[Transcribed page contents]
-- Opening Marker --
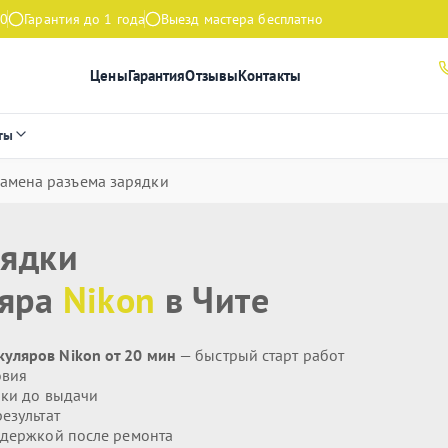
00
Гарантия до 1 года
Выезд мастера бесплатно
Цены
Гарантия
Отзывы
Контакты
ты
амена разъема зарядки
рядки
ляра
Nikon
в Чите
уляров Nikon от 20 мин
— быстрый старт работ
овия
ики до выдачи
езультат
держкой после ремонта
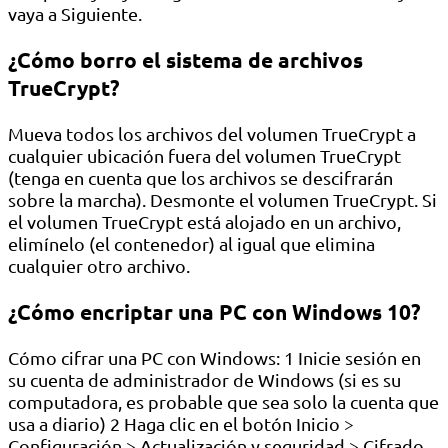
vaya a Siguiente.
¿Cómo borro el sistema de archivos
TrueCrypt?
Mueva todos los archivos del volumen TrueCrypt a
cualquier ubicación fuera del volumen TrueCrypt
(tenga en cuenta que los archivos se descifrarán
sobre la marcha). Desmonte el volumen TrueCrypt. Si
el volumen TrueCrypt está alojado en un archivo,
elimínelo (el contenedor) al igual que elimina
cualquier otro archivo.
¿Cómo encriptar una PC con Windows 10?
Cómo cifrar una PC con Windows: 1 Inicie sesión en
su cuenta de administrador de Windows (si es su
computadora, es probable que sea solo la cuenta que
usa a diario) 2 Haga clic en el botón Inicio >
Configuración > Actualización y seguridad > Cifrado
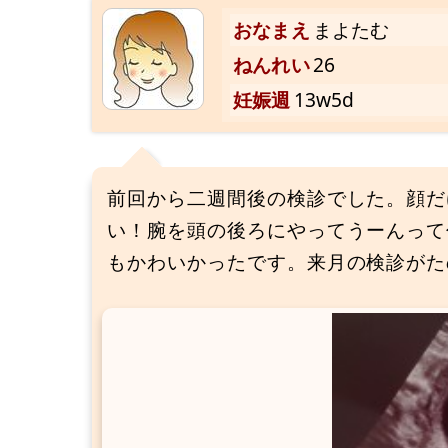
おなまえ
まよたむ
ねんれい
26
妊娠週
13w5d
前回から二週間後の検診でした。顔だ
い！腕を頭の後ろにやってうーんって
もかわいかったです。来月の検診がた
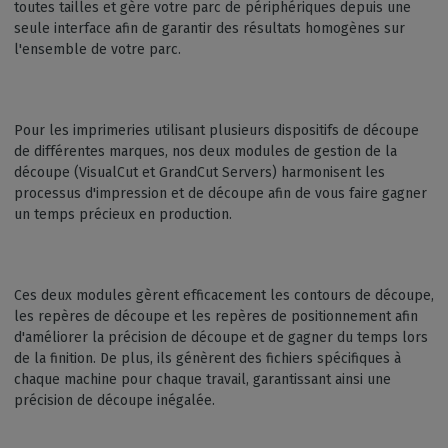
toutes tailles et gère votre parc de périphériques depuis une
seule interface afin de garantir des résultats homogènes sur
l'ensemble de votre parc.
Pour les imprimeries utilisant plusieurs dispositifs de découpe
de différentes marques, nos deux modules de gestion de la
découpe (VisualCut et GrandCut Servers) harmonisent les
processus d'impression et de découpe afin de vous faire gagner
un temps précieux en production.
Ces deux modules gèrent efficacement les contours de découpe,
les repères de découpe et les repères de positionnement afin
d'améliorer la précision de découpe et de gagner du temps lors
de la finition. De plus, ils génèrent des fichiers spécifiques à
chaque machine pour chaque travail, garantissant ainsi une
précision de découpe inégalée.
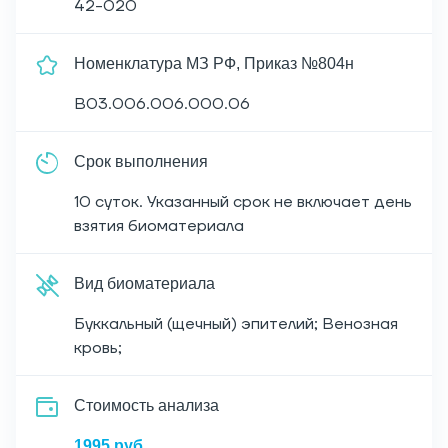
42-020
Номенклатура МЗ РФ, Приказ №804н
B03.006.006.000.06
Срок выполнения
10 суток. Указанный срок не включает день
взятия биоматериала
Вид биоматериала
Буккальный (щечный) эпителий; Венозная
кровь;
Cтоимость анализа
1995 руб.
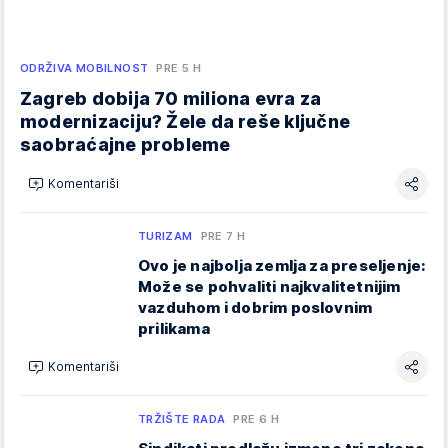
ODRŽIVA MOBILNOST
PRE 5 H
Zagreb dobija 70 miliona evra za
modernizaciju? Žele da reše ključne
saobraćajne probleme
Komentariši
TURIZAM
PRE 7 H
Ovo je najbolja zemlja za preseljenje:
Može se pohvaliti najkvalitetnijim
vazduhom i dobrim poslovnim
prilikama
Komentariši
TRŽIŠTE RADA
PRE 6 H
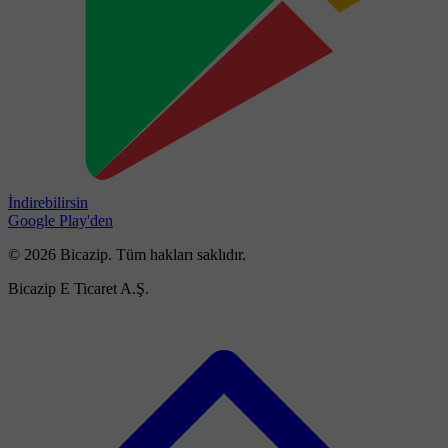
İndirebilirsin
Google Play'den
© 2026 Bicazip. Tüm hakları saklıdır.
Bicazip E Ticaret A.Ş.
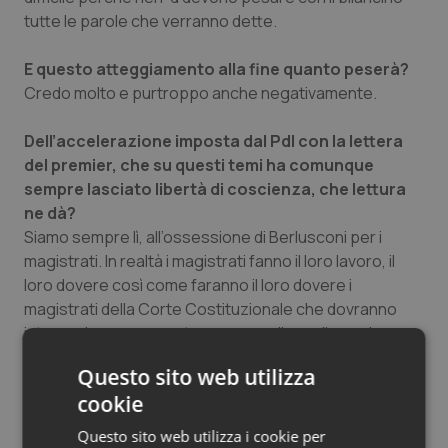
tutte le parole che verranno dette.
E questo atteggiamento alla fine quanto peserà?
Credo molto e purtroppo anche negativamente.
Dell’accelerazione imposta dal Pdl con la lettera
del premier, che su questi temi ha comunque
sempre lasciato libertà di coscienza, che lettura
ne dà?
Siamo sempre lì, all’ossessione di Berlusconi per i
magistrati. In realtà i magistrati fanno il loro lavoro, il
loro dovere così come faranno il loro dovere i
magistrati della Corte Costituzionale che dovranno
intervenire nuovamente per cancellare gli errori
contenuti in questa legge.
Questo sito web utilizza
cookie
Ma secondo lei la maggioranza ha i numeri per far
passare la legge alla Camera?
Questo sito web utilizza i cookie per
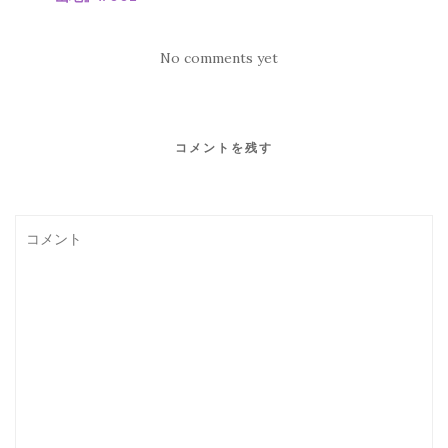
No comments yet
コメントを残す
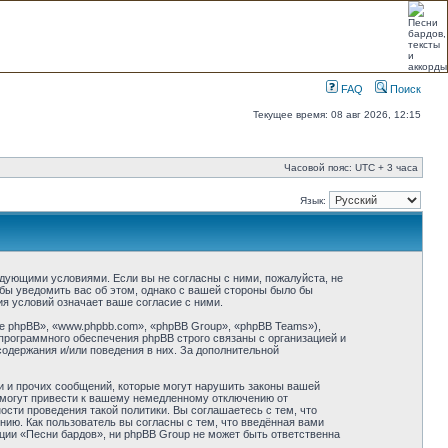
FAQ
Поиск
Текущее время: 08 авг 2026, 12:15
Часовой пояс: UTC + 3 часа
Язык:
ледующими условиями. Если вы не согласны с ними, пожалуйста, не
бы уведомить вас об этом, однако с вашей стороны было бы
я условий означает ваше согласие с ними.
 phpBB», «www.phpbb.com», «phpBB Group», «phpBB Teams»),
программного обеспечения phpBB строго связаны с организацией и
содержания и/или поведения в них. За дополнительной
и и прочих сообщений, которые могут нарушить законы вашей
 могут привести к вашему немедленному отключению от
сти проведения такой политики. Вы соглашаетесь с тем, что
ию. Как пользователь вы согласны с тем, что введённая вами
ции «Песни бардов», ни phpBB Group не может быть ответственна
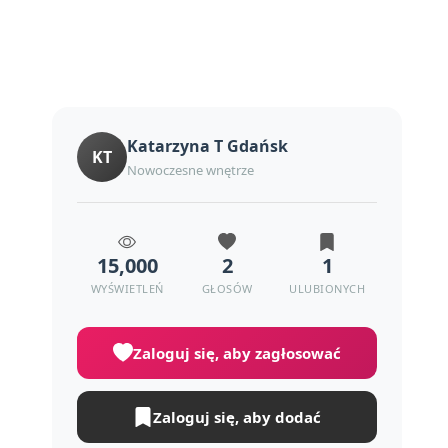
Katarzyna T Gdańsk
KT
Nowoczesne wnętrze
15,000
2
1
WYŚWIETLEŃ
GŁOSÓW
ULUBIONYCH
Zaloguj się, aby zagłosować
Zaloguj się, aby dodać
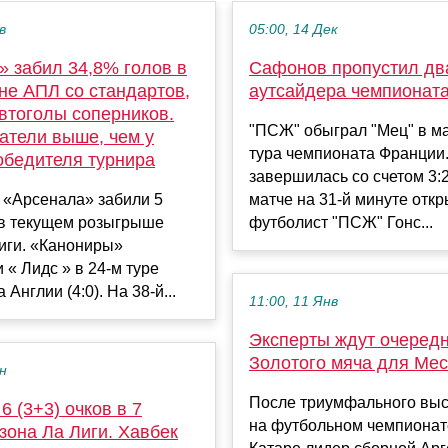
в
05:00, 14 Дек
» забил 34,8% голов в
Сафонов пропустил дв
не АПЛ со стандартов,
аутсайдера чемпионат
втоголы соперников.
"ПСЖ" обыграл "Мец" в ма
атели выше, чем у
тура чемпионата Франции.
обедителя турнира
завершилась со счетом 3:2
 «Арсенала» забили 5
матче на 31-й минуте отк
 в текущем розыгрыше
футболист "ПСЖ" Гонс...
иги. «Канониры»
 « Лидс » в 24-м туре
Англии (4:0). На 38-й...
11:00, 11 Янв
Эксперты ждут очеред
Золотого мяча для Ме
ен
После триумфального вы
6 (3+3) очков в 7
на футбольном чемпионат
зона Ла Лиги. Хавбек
-- Closing Marker --
▶ Assignment
The copy you produce must hold all the records above exactly and none of their pictures.

▶ Exercise solution
00
Гарантия до 1 года
Выезд мастера бесплатно
Цены
Гарантия
Отзывы
Контакты
ты
амена разъема зарядки
рядки
ляра
Nikon
в Чите
уляров Nikon от 20 мин
— быстрый старт работ
овия
ики до выдачи
езультат
держкой после ремонта
vaya a Siguiente.
¿Cómo borro el sistema de archivos
TrueCrypt?
Mueva todos los archivos del volumen TrueCrypt a
cualquier ubicación fuera del volumen TrueCrypt
(tenga en cuenta que los archivos se descifrarán
sobre la marcha). Desmonte el volumen TrueCrypt. Si
el volumen TrueCrypt está alojado en un archivo,
elimínelo (el contenedor) al igual que elimina
cualquier otro archivo.
¿Cómo encriptar una PC con Windows 10?
Cómo cifrar una PC con Windows: 1 Inicie sesión en
su cuenta de administrador de Windows (si es su
computadora, es probable que sea solo la cuenta que
usa a diario) 2 Haga clic en el botón Inicio >
Configuración > Actualización y seguridad > Cifrado
おなまえ
まよたむ
ねんれい
26
妊娠週
13w5d
前回から二週間後の検診でした。顔だ
い！腕を頭の後ろにやってうーんって
もかわいかったです。来月の検診がた
toutes tailles et gère votre parc de périphériques depuis une
seule interface afin de garantir des résultats homogènes sur
l'ensemble de votre parc.
Pour les imprimeries utilisant plusieurs dispositifs de découpe
de différentes marques, nos deux modules de gestion de la
découpe (VisualCut et GrandCut Servers) harmonisent les
processus d'impression et de découpe afin de vous faire gagner
un temps précieux en production.
Ces deux modules gèrent efficacement les contours de découpe,
les repères de découpe et les repères de positionnement afin
d'améliorer la précision de découpe et de gagner du temps lors
de la finition. De plus, ils génèrent des fichiers spécifiques à
chaque machine pour chaque travail, garantissant ainsi une
précision de découpe inégalée.
42-020
Номенклатура МЗ РФ, Приказ №804н
B03.006.006.000.06
Срок выполнения
10 суток. Указанный срок не включает день
взятия биоматериала
Вид биоматериала
Буккальный (щечный) эпителий; Венозная
кровь;
Cтоимость анализа
1995 руб.
ODRŽIVA MOBILNOST
PRE 5 H
Zagreb dobija 70 miliona evra za
modernizaciju? Žele da reše ključne
saobraćajne probleme
Komentariši
TURIZAM
PRE 7 H
Ovo je najbolja zemlja za preseljenje:
Može se pohvaliti najkvalitetnijim
vazduhom i dobrim poslovnim
prilikama
Komentariši
TRŽIŠTE RADA
PRE 6 H
İndirebilirsin
Google Play'den
© 2026 Bicazip. Tüm hakları saklıdır.
Bicazip E Ticaret A.Ş.
tutte le parole che verranno dette.
E questo atteggiamento alla fine quanto peserà?
Credo molto e purtroppo anche negativamente.
Dell’accelerazione imposta dal Pdl con la lettera
del premier, che su questi temi ha comunque
sempre lasciato libertà di coscienza, che lettura
ne dà?
Siamo sempre lì, all’ossessione di Berlusconi per i
magistrati. In realtà i magistrati fanno il loro lavoro, il
loro dovere così come faranno il loro dovere i
magistrati della Corte Costituzionale che dovranno
intervenire nuovamente per cancellare gli errori
contenuti in questa legge.
Questo sito web utilizza
cookie
Ma secondo lei la maggioranza ha i numeri per far
passare la legge alla Camera?
Questo sito web utilizza i cookie per
No comments yet
コメントを残す
FAQ
Поиск
Текущее время: 08 авг 2026, 12:15
Часовой пояс: UTC + 3 часа
Язык:
ледующими условиями. Если вы не согласны с ними, пожалуйста, не
бы уведомить вас об этом, однако с вашей стороны было бы
я условий означает ваше согласие с ними.
 phpBB», «www.phpbb.com», «phpBB Group», «phpBB Teams»),
программного обеспечения phpBB строго связаны с организацией и
содержания и/или поведения в них. За дополнительной
и и прочих сообщений, которые могут нарушить законы вашей
 могут привести к вашему немедленному отключению от
сти проведения такой политики. Вы соглашаетесь с тем, что
ию. Как пользователь вы согласны с тем, что введённая вами
ции «Песни бардов», ни phpBB Group не может быть ответственна
Katarzyna T Gdańsk
KT
Nowoczesne wnętrze
15,000
2
1
WYŚWIETLEŃ
GŁOSÓW
ULUBIONYCH
Zaloguj się, aby zagłosować
Zaloguj się, aby dodać
в
05:00, 14 Дек
» забил 34,8% голов в
Сафонов пропустил дв
не АПЛ со стандартов,
аутсайдера чемпионат
втоголы соперников.
"ПСЖ" обыграл "Мец" в ма
атели выше, чем у
тура чемпионата Франции.
обедителя турнира
завершилась со счетом 3:2
 «Арсенала» забили 5
матче на 31-й минуте отк
 в текущем розыгрыше
футболист "ПСЖ" Гонс...
иги. «Канониры»
 « Лидс » в 24-м туре
Англии (4:0). На 38-й...
11:00, 11 Янв
Эксперты ждут очеред
Золотого мяча для Ме
ен
После триумфального вы
6 (3+3) очков в 7
на футбольном чемпионат
зона Ла Лиги. Хавбек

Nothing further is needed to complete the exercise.